SK hynix memory solutions America Inc.•San Jose, CA

11h•$140,000 - $165,000•Onsite

About The Position

We are seeking a hands-on AI Engineer to design, deploy, and maintain on-prem AI infrastructure and build agentic AI systems that drive real-world automation. You’ll be responsible for setting up scalable AI environments, implementing RAG pipelines, fine-tuning embedded models, and architecting AI agents that operate autonomously in enterprise settings.
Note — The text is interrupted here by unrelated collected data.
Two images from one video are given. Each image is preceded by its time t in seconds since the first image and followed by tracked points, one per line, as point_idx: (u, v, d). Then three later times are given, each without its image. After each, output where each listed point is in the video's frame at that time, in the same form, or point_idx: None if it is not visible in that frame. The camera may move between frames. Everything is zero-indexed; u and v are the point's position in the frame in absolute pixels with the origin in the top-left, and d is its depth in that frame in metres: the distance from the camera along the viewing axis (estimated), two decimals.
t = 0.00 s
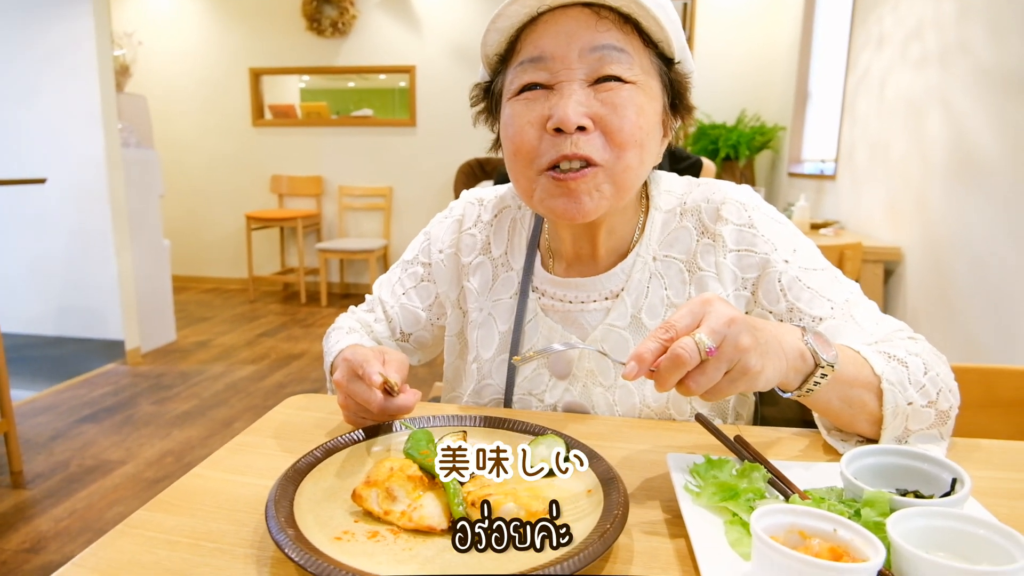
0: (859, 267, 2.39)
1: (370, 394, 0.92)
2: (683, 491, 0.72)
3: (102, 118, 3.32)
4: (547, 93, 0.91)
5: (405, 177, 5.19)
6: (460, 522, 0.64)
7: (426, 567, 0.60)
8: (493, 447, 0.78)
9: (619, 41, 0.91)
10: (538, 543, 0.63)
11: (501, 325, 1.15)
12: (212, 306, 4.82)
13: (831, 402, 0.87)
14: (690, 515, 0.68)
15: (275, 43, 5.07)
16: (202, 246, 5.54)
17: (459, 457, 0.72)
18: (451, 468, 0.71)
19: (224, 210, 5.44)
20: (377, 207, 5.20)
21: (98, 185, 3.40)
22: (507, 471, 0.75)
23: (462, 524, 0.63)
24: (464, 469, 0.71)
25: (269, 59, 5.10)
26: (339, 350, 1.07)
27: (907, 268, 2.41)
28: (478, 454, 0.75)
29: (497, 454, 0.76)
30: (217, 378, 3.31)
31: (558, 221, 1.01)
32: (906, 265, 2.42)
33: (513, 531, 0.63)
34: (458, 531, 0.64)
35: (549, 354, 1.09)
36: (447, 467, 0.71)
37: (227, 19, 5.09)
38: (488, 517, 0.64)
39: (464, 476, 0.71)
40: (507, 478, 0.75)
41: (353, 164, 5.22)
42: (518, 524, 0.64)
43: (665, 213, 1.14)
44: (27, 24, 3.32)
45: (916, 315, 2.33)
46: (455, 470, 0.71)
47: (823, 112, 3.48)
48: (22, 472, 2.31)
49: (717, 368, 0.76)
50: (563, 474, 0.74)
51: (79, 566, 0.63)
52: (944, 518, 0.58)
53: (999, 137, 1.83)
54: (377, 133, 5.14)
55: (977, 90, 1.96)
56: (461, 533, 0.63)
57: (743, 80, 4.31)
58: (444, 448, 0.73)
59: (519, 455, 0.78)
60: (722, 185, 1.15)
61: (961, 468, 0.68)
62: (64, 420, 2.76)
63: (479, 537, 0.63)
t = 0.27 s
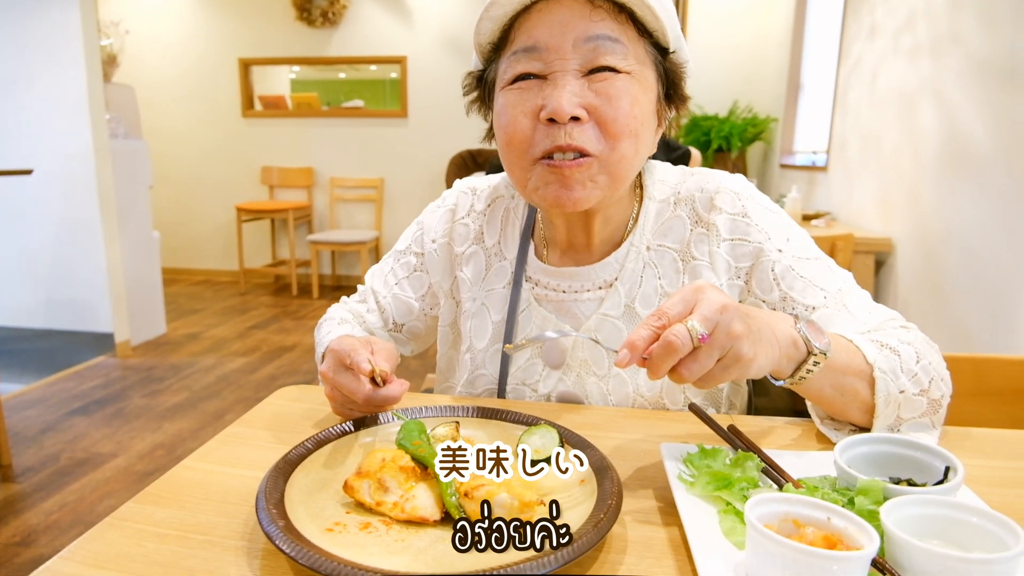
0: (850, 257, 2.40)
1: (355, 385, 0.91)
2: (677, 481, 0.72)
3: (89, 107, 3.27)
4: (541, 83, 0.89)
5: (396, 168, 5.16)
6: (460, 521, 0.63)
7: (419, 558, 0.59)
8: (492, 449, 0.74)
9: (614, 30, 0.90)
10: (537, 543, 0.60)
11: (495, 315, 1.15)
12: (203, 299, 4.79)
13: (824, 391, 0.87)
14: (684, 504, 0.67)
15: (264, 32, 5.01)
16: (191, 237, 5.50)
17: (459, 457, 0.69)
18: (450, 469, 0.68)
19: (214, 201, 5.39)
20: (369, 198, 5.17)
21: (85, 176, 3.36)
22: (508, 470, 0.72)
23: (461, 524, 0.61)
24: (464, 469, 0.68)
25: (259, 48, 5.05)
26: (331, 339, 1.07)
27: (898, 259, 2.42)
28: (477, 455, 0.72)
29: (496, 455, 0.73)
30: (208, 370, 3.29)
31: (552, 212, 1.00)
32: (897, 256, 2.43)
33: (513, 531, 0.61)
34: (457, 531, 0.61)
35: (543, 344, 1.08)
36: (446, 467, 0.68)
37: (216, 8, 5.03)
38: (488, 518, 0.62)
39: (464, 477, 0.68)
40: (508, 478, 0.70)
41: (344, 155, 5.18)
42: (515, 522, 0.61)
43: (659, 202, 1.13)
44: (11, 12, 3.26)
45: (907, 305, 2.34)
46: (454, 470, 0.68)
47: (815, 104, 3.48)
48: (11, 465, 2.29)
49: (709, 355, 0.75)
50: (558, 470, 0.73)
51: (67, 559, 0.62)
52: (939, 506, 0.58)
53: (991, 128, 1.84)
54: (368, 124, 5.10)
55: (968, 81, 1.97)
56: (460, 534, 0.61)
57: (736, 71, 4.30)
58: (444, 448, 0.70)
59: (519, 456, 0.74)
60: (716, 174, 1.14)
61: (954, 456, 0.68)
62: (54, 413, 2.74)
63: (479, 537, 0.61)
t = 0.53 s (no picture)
0: (851, 247, 2.39)
1: (358, 379, 0.92)
2: (679, 471, 0.72)
3: (86, 103, 3.26)
4: (542, 75, 0.89)
5: (396, 162, 5.15)
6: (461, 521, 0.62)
7: (423, 550, 0.60)
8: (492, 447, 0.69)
9: (615, 21, 0.89)
10: (536, 542, 0.58)
11: (496, 306, 1.15)
12: (204, 294, 4.79)
13: (826, 380, 0.87)
14: (687, 494, 0.67)
15: (261, 26, 4.99)
16: (191, 233, 5.49)
17: (460, 457, 0.66)
18: (450, 469, 0.66)
19: (213, 196, 5.39)
20: (368, 191, 5.16)
21: (84, 172, 3.35)
22: (508, 472, 0.66)
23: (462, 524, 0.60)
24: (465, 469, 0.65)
25: (256, 42, 5.03)
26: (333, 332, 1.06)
27: (899, 248, 2.42)
28: (478, 454, 0.67)
29: (497, 454, 0.67)
30: (210, 365, 3.29)
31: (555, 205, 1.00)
32: (897, 245, 2.43)
33: (513, 531, 0.60)
34: (457, 530, 0.61)
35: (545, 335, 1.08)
36: (446, 468, 0.66)
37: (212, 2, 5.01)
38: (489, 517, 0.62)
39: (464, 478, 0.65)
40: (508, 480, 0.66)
41: (343, 149, 5.17)
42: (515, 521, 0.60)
43: (660, 192, 1.13)
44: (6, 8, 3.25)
45: (908, 294, 2.34)
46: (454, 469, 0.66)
47: (814, 93, 3.46)
48: (15, 461, 2.30)
49: (710, 345, 0.75)
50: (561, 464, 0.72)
51: (71, 554, 0.62)
52: (943, 494, 0.58)
53: (991, 115, 1.83)
54: (366, 117, 5.09)
55: (969, 69, 1.96)
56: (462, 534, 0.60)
57: (735, 61, 4.28)
58: (444, 448, 0.67)
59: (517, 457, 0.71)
60: (717, 163, 1.14)
61: (957, 443, 0.68)
62: (57, 410, 2.74)
63: (479, 537, 0.60)
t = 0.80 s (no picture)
0: (852, 241, 2.39)
1: (358, 384, 0.92)
2: (682, 470, 0.73)
3: (87, 113, 3.28)
4: (538, 84, 0.90)
5: (396, 165, 5.16)
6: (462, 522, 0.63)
7: (431, 553, 0.60)
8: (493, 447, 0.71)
9: (610, 29, 0.90)
10: (536, 542, 0.59)
11: (497, 307, 1.15)
12: (207, 300, 4.81)
13: (825, 376, 0.87)
14: (690, 492, 0.68)
15: (259, 32, 5.00)
16: (193, 239, 5.51)
17: (460, 457, 0.68)
18: (450, 469, 0.67)
19: (215, 203, 5.40)
20: (369, 195, 5.17)
21: (86, 181, 3.37)
22: (509, 471, 0.67)
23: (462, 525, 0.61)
24: (465, 469, 0.67)
25: (254, 48, 5.04)
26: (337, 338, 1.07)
27: (901, 242, 2.42)
28: (478, 454, 0.68)
29: (497, 454, 0.68)
30: (214, 371, 3.31)
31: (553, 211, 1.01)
32: (899, 239, 2.43)
33: (514, 531, 0.61)
34: (458, 531, 0.62)
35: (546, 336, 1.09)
36: (446, 468, 0.68)
37: (210, 8, 5.02)
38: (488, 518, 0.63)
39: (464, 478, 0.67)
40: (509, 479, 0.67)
41: (343, 153, 5.18)
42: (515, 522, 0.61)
43: (659, 192, 1.13)
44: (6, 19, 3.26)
45: (910, 288, 2.34)
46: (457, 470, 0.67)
47: (813, 88, 3.46)
48: (22, 470, 2.31)
49: (707, 349, 0.76)
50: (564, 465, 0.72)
51: (82, 562, 0.63)
52: (943, 488, 0.58)
53: (990, 107, 1.83)
54: (366, 121, 5.10)
55: (967, 62, 1.96)
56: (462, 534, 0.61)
57: (733, 57, 4.28)
58: (444, 448, 0.69)
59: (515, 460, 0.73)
60: (715, 162, 1.14)
61: (958, 438, 0.68)
62: (63, 418, 2.76)
63: (479, 537, 0.61)
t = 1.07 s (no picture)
0: (857, 243, 2.39)
1: (365, 386, 0.93)
2: (685, 472, 0.73)
3: (94, 119, 3.31)
4: (543, 96, 0.90)
5: (401, 168, 5.18)
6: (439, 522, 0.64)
7: (435, 556, 0.61)
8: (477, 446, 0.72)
9: (612, 39, 0.91)
10: (530, 544, 0.60)
11: (503, 311, 1.16)
12: (213, 304, 4.83)
13: (829, 379, 0.88)
14: (693, 495, 0.68)
15: (264, 37, 5.03)
16: (200, 243, 5.54)
17: (440, 457, 0.69)
18: (431, 469, 0.69)
19: (221, 207, 5.43)
20: (374, 199, 5.19)
21: (94, 186, 3.39)
22: (489, 471, 0.70)
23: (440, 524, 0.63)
24: (445, 469, 0.69)
25: (259, 53, 5.07)
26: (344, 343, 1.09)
27: (906, 244, 2.42)
28: (458, 454, 0.70)
29: (478, 454, 0.70)
30: (221, 375, 3.32)
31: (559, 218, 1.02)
32: (904, 240, 2.43)
33: (491, 531, 0.62)
34: (435, 531, 0.63)
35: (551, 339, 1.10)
36: (427, 468, 0.69)
37: (215, 14, 5.06)
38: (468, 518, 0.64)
39: (444, 477, 0.69)
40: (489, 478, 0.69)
41: (348, 157, 5.20)
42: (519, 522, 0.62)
43: (661, 196, 1.14)
44: (15, 27, 3.30)
45: (916, 290, 2.33)
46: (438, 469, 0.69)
47: (817, 89, 3.45)
48: (31, 474, 2.33)
49: (713, 346, 0.76)
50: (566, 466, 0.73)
51: (94, 564, 0.64)
52: (943, 489, 0.59)
53: (994, 108, 1.83)
54: (371, 125, 5.12)
55: (970, 63, 1.96)
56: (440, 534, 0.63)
57: (737, 59, 4.28)
58: (423, 448, 0.70)
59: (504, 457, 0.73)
60: (718, 166, 1.15)
61: (959, 440, 0.69)
62: (72, 422, 2.78)
63: (457, 536, 0.62)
This role sits at the intersection of AI systems engineering and applied ML — you’ll bridge infrastructure, model deployment, and agent logic.

Requirements

2+ years of experience in AI/ML engineering, with hands-on deployment of AI systems on-prem or private cloud.
Proven experience building agentic AI systems — including state management, tool integration, and multi-step reasoning.
Strong working knowledge of RAG architectures — chunking, retrieval, re-ranking, evaluation metrics.
Experience with model fine-tuning (LoRA, QLoRA, full fine-tuning) and embedding models for retrieval.
Familiarity with Model Control Protocols (MCP) or similar governance frameworks (model versioning, access control, audit trails).
Proficiency in Python, Linux, Docker/Kubernetes, and vector databases (e.g., Milvus, Qdrant, Pinecone).
Experience with AI serving frameworks (vLLM, TGI, Triton, Ollama, etc.).

Nice To Haves

Experience deploying AI in enterprise storage or hardware-adjacent environments.
Background in systems engineering or QA automation — bonus if you’ve used AI to automate testing or validation.
Familiarity with embedded AI or edge inference (ONNX, TensorRT, GGUF, etc.).
Experience with AI agent frameworks (LangGraph, AutoGen, BabyAGI, etc.).
Knowledge of AI observability tools (LangSmith, Weights & Biases, Prometheus/Grafana for AI).
As a Storage company, knowledge of storage area/NVMe is a PLUS.

Responsibilities

Design and deploy on-prem AI infrastructure — including GPU clusters, model serving (e.g., vLLM, TGI, Triton), vector DBs (e.g., Milvus, Qdrant, FAISS), and orchestration (Kubernetes, Helm, Docker).
Build and optimize RAG pipelines — including document chunking, retrieval strategies (hybrid, re-ranking), and evaluation of retrieval accuracy and latency.
Develop agentic AI systems — design stateful agents with memory, tool use, and planning capabilities (e.g., using LangGraph, AutoGen, or custom frameworks).
Fine-tune and deploy embedded models — work with LoRA, QLoRA, or full fine-tuning for domain-specific tasks; optimize for edge/on-device inference.
Implement Model Control Protocols (MCP) — ensure model governance, versioning, access control, and monitoring for production AI systems.
Collaborate with product and engineering teams to integrate AI capabilities into enterprise workflows — especially in storage, QA, or systems engineering contexts.
Automate and monitor AI pipelines — build CI/CD for model deployment, logging, and performance tracking.